By Chris Gallagher

TOKYO (Reuters) - Nearly four in 10 Japanese manufacturers say they may cut their annual earnings targets in the wake of Britain's decision to leave the European Union, fretting about the impact of a surge in the safe-haven yen, a Reuters poll showed.

Worries were particularly acute at major exporting industries with 61 percent of electronics firms and 57 percent of auto companies flagging the possibility of downward revisions.

Lower corporate profits would complicate Prime Minister Shinzo Abe's efforts to regalvanise a sputtering economy, as firms would have less scope for wage increases and capital investment - seen as key to ensuring a sustained recovery.
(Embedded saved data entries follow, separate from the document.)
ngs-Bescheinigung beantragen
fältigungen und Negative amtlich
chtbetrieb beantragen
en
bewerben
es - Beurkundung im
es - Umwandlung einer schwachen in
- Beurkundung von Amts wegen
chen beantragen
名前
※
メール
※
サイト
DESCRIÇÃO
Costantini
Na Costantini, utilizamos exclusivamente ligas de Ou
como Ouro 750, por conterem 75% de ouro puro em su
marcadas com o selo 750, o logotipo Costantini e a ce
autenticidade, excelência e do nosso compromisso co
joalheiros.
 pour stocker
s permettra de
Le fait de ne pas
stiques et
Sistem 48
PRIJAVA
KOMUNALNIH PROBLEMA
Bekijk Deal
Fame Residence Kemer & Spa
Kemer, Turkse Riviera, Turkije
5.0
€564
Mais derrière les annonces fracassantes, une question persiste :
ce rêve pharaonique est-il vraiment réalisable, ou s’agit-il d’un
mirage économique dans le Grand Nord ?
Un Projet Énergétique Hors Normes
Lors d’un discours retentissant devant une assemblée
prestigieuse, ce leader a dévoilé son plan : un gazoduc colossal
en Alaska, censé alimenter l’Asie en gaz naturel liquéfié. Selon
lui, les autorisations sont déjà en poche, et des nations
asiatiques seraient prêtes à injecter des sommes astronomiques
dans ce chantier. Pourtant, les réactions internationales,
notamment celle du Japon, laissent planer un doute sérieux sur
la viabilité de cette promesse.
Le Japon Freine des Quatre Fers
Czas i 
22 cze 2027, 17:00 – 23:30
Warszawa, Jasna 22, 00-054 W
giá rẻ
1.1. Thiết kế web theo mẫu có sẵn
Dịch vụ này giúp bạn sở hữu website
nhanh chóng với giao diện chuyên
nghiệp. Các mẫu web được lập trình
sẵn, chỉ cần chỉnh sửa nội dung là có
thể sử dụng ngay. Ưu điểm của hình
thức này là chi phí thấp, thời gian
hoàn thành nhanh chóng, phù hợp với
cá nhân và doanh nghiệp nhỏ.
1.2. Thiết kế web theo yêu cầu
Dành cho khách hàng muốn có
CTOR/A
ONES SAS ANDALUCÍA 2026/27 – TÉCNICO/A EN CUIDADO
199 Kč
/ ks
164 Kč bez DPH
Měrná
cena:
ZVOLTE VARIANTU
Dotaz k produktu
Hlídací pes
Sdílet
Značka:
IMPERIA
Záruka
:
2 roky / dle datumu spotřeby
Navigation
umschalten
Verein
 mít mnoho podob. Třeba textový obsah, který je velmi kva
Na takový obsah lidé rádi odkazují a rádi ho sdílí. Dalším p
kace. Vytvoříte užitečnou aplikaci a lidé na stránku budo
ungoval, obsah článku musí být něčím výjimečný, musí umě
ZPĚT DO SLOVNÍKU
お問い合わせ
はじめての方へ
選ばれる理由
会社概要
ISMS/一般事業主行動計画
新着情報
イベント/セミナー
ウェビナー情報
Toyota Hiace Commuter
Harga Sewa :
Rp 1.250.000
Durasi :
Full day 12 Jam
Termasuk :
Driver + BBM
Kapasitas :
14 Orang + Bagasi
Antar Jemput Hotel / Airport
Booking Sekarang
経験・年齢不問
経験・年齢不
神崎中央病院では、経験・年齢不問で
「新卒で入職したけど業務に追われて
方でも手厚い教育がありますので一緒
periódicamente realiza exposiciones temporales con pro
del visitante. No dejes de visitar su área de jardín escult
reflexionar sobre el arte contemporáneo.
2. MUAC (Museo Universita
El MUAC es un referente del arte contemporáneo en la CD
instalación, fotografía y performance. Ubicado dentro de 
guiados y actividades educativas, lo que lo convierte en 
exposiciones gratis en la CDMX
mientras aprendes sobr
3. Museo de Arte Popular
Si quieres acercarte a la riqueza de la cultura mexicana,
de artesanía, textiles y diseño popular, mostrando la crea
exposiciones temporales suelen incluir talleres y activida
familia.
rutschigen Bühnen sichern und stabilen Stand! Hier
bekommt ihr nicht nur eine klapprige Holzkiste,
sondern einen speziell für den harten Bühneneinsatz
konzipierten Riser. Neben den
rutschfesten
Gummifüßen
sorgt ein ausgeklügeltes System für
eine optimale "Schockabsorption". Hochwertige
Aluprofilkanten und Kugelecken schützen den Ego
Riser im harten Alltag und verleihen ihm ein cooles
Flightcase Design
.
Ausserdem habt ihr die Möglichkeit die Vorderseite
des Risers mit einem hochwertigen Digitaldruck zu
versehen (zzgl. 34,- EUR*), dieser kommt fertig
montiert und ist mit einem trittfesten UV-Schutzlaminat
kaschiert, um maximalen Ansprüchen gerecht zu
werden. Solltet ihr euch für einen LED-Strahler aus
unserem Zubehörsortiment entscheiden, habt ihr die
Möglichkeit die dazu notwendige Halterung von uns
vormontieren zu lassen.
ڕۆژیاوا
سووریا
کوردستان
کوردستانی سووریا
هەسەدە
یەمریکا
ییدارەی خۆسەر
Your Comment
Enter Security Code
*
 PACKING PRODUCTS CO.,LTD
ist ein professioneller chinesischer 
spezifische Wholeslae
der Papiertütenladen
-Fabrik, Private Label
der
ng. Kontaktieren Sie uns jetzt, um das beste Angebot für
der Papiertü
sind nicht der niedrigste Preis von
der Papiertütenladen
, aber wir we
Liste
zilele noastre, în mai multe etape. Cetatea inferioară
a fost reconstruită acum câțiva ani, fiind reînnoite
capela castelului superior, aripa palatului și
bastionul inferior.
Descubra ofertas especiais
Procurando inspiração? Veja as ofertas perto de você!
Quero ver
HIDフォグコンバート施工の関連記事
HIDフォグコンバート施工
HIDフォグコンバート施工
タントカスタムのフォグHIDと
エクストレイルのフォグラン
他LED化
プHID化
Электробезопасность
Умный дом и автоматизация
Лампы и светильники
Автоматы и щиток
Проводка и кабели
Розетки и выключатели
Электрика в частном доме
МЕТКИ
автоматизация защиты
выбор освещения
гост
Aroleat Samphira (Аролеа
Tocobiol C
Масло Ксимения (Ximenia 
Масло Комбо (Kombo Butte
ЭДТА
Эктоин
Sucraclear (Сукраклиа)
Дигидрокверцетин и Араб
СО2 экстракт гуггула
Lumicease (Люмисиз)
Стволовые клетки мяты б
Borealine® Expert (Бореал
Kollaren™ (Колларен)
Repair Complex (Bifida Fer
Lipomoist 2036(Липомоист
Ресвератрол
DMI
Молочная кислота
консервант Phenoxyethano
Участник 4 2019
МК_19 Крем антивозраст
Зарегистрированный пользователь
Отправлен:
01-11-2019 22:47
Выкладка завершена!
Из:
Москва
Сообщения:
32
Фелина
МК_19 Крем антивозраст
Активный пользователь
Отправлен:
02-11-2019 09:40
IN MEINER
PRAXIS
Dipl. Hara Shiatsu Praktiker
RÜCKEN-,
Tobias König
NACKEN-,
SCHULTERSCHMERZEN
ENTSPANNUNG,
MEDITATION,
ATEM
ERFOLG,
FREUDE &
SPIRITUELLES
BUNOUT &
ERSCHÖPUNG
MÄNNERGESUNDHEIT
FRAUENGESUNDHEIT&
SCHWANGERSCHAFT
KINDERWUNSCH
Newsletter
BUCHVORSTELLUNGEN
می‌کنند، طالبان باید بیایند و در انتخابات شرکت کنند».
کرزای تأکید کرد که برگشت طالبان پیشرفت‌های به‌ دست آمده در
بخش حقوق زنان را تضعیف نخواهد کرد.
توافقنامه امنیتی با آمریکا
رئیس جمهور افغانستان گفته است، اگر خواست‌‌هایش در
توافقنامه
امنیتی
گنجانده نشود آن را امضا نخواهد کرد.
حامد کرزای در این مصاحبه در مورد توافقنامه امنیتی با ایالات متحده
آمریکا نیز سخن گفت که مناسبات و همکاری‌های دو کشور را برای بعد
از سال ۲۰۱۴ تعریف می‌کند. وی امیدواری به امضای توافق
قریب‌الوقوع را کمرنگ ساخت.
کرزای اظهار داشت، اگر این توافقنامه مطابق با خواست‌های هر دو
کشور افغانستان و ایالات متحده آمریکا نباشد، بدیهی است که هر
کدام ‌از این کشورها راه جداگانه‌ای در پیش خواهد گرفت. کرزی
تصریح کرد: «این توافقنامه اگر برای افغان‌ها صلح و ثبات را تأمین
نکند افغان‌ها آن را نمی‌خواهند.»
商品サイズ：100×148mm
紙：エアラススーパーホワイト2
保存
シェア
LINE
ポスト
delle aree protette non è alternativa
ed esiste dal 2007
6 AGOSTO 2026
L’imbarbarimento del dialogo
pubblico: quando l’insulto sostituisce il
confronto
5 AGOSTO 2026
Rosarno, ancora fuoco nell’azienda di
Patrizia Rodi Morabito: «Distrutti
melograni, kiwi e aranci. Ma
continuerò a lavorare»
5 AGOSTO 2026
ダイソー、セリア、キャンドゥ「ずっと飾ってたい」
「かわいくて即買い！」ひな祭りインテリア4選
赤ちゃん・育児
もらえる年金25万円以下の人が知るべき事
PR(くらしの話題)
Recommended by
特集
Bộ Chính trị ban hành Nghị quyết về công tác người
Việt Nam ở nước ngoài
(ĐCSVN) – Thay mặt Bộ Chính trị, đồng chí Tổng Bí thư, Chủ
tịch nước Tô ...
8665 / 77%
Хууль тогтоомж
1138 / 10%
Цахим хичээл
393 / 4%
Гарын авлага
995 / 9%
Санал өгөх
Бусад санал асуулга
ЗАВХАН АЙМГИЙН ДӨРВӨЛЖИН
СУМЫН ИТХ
"More than Britain's exit from the EU, it's the accompanying strengthening of the yen that is tough on earnings," wrote a manager at an electrical machinery firm.

Almost all firms flagging possible downward revisions said they expected any cuts to be small rather than large, according to the Reuters Corporate Survey which was conducted July 1-15.

Even so, 63 percent of firms said they thought the government should intervene in the foreign-exchange market to weaken the yen, underscoring angst about the currency's strength.

Market expectations of intervention are, however, low as the yen's current strength has not been driven by factors specific to the currency and any action taken by Japan alone would likely be limited in effectiveness. Japan last intervened in 2011.

The survey, conducted monthly for Reuters by Nikkei Research, polled 534 big and medium-sized firms with managers responding on condition of anonymity. Around 260 companies answered questions on the impact of the Brexit decision.

Corporate Japan was also downbeat on the outlook for the domestic economy, with 62 percent of firms forecasting almost no growth while another 24 percent think there could be periods of economic contraction in upcoming quarters.


Large Japanese manufacturers have on average forecast assumed a rate of 111 yen for the financial year to next March and are expecting a 12 percent decline in recurring profits, according to central bank data.

But those assumptions now look quite rosy.

The yen - seen as a safe haven during periods of risk aversion - strengthened in the run up to the June 23 Brexit vote - and then jumped to as high as 99 to the dollar in the immediate aftermath.

The currency later pulled back, trading between 102 and 106 during the survey period. It was trading at around 106 to the dollar on Thursday.

In the survey, 64 percent of all firms predicted the yen would on average trade at least 5 percent stronger than their assumed currency rates for the rest of the financial year.

"Overall concern regarding slower global growth could cause JPY appreciation, with a potentially negative impact on earnings indirectly if the yen appreciation sustains itself for a long period of time," said Naoki Kamiyama, chief strategist at Nikko Asset Management, who reviewed the survey results.

He added that those concerns could prompt firms to cut capital spending in the short-term.

The results of the survey come ahead of a slew of Japanese quarterly earnings next week including results from Canon Inc <7751.T>, Sony Corp <6758.T> and Nissan Motor Co <7201.T>.

Most firms are, however, reporting first-quarter earnings when revisions to profit outlooks are rare. Instead companies are expected to hold off until later in year before embarking on any downward cuts.

In contrast to hopes for foreign exchange intervention, 65 percent of respondents thought no further monetary easing was warranted - a sign of fading confidence in the effectiveness of policy action by the central bank.

The Bank of Japan has undertaken unprecedented easing since Abe took office three-and-a-half years ago but its adoption of negative interest rates this year failed to weaken the yen and has been widely panned.